[DATASET EXTRACT Boundary: Start]
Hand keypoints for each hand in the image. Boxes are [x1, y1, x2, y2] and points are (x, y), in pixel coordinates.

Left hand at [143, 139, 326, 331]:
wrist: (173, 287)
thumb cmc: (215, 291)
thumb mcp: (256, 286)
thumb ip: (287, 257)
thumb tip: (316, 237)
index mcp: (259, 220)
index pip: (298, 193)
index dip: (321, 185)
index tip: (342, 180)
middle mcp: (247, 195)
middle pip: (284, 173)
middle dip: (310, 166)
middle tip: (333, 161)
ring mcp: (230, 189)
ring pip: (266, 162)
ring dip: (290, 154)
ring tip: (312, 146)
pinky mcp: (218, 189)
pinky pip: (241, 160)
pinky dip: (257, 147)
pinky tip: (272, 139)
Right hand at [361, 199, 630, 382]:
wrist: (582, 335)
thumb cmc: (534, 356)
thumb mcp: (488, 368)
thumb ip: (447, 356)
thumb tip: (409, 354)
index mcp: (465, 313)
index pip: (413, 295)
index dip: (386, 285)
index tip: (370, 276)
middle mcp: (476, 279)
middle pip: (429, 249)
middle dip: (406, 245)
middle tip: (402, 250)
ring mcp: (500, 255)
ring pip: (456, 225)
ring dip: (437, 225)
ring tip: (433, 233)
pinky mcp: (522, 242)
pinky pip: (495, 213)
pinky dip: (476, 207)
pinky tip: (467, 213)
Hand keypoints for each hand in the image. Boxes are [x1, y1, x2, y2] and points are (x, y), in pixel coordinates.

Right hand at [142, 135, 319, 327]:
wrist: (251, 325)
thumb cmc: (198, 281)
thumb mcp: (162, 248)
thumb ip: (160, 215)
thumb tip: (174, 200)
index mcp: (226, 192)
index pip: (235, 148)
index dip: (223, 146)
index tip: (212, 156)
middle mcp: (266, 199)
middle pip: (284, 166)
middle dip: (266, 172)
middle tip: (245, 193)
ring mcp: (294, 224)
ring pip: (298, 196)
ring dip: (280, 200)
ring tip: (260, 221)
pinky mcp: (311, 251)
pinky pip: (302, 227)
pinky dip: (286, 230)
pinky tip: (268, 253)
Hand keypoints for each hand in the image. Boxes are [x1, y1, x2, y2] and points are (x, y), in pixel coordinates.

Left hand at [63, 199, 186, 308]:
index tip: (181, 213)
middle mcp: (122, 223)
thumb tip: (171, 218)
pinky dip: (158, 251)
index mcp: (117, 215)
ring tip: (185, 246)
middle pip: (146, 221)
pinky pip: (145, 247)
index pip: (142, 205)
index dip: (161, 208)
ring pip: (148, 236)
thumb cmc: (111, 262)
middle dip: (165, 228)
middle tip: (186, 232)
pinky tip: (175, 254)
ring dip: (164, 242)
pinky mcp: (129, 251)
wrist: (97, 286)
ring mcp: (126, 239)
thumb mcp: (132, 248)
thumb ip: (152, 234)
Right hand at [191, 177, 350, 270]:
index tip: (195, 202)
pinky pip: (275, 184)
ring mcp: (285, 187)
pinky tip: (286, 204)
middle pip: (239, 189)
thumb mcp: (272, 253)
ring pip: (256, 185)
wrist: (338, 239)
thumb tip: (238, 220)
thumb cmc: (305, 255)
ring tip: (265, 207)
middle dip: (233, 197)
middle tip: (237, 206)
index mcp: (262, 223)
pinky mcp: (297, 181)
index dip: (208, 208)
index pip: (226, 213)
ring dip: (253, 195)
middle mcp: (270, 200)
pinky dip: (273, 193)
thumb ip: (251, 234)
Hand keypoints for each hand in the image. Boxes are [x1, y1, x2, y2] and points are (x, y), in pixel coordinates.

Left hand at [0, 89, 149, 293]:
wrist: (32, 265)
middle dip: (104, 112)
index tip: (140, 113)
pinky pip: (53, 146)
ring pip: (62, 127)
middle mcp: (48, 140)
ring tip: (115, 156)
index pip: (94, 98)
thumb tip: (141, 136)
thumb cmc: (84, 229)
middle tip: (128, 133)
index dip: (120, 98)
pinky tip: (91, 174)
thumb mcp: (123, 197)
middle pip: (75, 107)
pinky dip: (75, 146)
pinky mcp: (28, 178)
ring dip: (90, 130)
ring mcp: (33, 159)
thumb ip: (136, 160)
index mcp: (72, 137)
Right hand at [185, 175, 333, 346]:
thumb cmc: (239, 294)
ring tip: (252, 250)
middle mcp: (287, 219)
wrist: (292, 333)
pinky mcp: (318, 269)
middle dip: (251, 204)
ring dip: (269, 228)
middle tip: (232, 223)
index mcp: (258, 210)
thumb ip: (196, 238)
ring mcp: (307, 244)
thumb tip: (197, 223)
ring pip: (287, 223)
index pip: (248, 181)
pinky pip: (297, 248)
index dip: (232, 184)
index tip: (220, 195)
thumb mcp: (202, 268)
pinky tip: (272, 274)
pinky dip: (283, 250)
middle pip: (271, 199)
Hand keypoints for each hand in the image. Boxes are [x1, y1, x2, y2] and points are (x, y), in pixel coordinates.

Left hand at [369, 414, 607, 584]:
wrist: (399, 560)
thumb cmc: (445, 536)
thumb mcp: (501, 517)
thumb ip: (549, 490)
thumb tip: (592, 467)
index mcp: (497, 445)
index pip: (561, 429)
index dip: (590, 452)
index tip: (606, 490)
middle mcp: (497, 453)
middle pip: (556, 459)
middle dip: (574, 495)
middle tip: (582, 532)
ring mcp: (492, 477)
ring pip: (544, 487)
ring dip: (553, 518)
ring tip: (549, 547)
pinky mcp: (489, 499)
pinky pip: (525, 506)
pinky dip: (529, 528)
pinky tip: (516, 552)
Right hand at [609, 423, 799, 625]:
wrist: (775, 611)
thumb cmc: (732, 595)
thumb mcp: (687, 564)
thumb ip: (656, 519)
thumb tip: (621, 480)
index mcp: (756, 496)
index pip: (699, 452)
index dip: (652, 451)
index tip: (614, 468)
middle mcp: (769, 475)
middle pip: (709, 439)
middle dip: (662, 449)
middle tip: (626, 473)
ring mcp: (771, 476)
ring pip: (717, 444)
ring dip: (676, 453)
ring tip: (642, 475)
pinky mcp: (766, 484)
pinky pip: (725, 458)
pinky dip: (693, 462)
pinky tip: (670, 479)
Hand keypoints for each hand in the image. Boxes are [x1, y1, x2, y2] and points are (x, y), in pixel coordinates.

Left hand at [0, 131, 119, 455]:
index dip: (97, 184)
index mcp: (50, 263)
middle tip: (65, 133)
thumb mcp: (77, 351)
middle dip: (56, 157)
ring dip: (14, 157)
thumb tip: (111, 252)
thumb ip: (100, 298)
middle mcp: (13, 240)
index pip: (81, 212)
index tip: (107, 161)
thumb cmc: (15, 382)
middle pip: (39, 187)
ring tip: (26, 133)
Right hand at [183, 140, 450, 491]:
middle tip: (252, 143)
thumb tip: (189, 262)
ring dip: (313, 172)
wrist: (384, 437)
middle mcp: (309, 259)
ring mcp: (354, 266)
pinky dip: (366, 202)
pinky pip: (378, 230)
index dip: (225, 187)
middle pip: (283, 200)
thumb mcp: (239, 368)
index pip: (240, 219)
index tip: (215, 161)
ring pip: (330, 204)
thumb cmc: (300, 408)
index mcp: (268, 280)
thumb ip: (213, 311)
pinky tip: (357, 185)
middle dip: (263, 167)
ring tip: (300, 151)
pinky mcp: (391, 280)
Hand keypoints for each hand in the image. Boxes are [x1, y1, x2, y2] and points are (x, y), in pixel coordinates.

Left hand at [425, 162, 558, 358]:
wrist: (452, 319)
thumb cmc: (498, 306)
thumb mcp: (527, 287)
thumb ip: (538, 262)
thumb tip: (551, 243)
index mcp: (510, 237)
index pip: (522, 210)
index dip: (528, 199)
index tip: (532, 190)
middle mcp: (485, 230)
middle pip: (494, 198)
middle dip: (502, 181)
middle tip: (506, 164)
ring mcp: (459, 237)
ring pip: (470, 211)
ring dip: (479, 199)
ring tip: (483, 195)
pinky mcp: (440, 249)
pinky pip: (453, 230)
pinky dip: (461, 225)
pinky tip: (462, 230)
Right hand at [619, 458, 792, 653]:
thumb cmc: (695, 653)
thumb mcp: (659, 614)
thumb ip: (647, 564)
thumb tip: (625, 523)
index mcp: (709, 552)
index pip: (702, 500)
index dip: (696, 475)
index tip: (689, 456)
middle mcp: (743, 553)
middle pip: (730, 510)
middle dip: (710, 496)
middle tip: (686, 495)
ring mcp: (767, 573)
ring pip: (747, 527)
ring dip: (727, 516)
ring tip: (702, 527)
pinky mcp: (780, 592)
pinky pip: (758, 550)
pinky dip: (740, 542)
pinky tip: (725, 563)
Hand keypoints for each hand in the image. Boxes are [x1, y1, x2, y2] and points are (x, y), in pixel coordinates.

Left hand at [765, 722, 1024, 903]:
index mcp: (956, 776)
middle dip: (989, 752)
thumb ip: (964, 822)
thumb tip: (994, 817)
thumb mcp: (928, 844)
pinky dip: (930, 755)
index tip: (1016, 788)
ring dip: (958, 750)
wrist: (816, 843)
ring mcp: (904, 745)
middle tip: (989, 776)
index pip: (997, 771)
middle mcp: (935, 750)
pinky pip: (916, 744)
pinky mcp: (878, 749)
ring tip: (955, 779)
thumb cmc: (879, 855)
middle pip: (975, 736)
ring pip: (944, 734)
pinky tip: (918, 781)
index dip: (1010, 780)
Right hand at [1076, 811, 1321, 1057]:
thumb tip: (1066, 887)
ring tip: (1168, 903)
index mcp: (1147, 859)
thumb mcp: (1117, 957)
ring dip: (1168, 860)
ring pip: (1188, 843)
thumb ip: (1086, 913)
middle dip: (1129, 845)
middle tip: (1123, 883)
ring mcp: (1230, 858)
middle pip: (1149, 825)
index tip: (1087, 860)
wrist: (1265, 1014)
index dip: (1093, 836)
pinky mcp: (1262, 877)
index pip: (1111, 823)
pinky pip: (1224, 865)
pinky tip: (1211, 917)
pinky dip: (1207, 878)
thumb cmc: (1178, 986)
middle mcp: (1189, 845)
[DATASET EXTRACT Boundary: End]
▶ _TASK DETAILS_: For each line in the data above that contains the string "Left", extract the line.

▶ _ANSWER BOX_:
Left hand at [143, 139, 326, 331]:
Left hand at [63, 199, 186, 308]:
Left hand at [0, 89, 149, 293]:
Left hand at [369, 414, 607, 584]:
Left hand at [0, 131, 119, 455]:
Left hand at [425, 162, 558, 358]:
Left hand at [765, 722, 1024, 903]:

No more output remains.